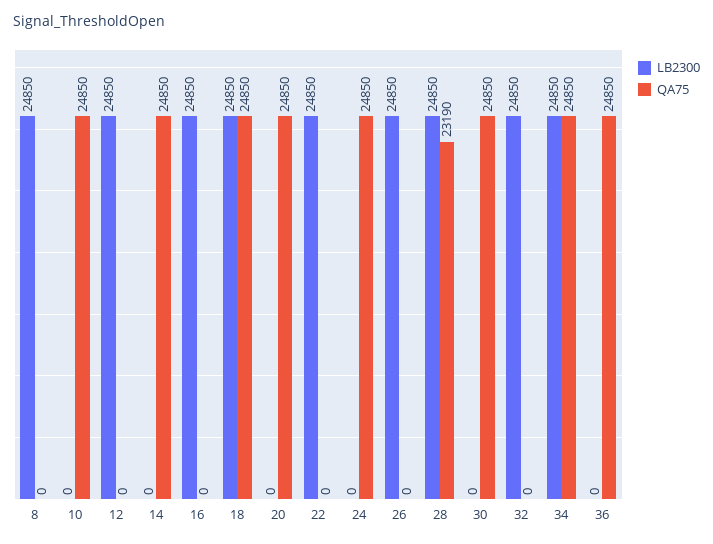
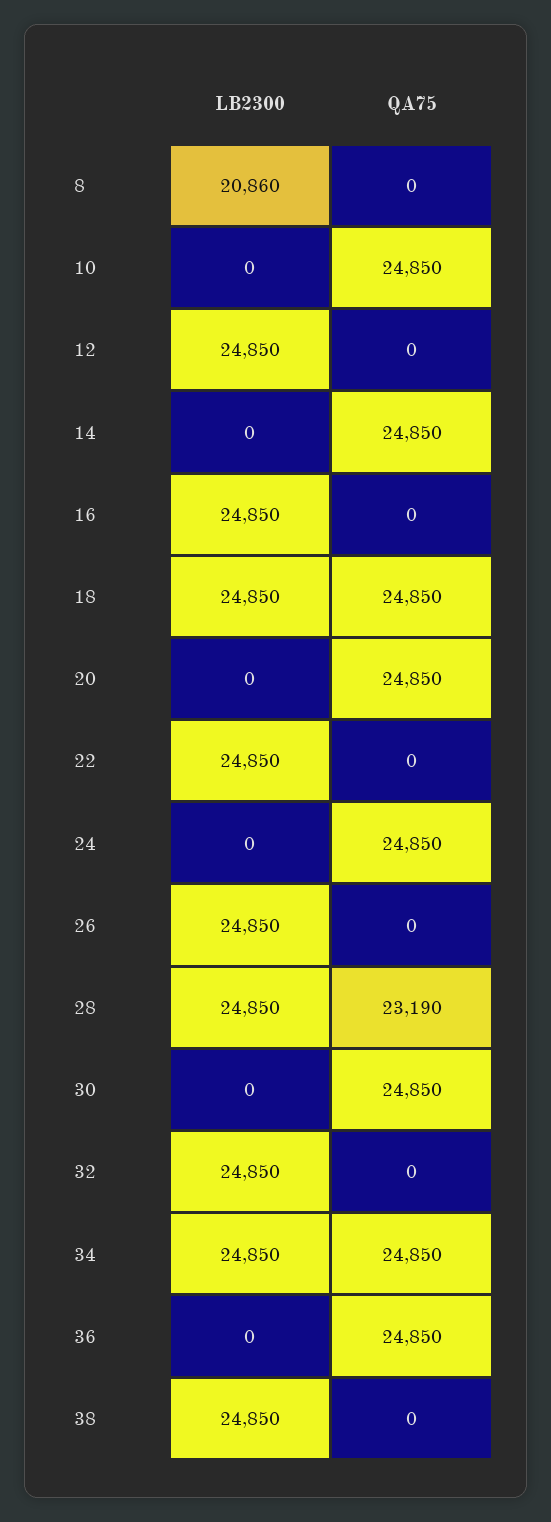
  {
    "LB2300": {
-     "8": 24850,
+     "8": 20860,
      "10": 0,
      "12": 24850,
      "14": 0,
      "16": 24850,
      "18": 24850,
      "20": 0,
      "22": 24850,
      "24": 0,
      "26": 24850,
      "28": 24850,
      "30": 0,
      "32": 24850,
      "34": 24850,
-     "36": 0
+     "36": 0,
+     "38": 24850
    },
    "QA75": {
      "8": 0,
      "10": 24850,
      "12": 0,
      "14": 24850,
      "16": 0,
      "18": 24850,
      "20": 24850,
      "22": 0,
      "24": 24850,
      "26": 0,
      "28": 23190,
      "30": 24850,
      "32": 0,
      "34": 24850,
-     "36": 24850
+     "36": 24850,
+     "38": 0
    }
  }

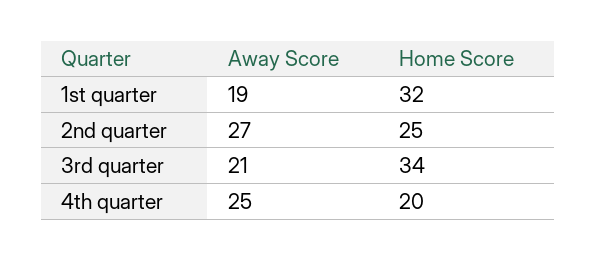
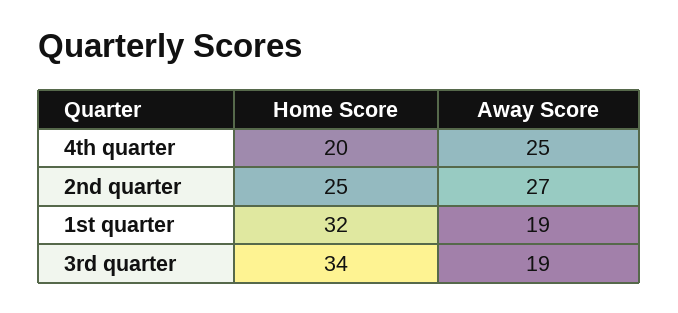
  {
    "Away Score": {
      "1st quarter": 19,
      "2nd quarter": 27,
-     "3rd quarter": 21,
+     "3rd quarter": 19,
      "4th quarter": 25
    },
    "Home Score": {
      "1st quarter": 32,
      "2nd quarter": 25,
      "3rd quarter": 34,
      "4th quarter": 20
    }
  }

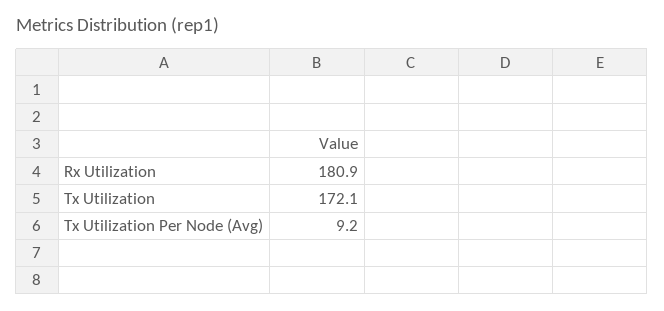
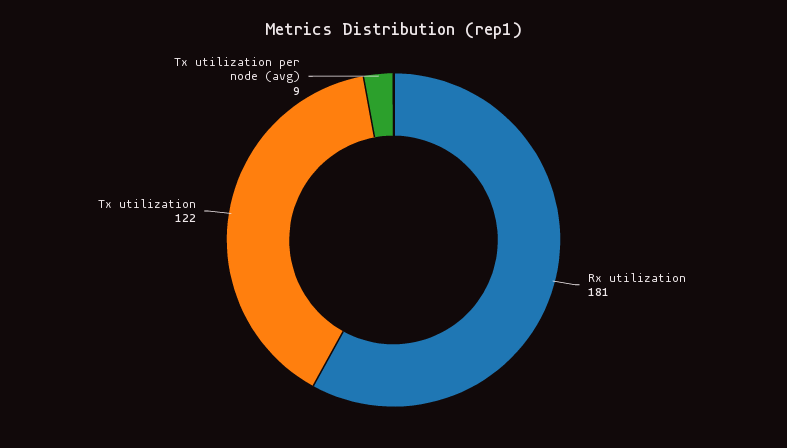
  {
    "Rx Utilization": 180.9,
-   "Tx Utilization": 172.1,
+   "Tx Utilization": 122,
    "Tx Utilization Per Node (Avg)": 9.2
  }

What you need to do:
How many lines in the listing above contain the string "quarter"? Answer with the number only.

Problem solution:
9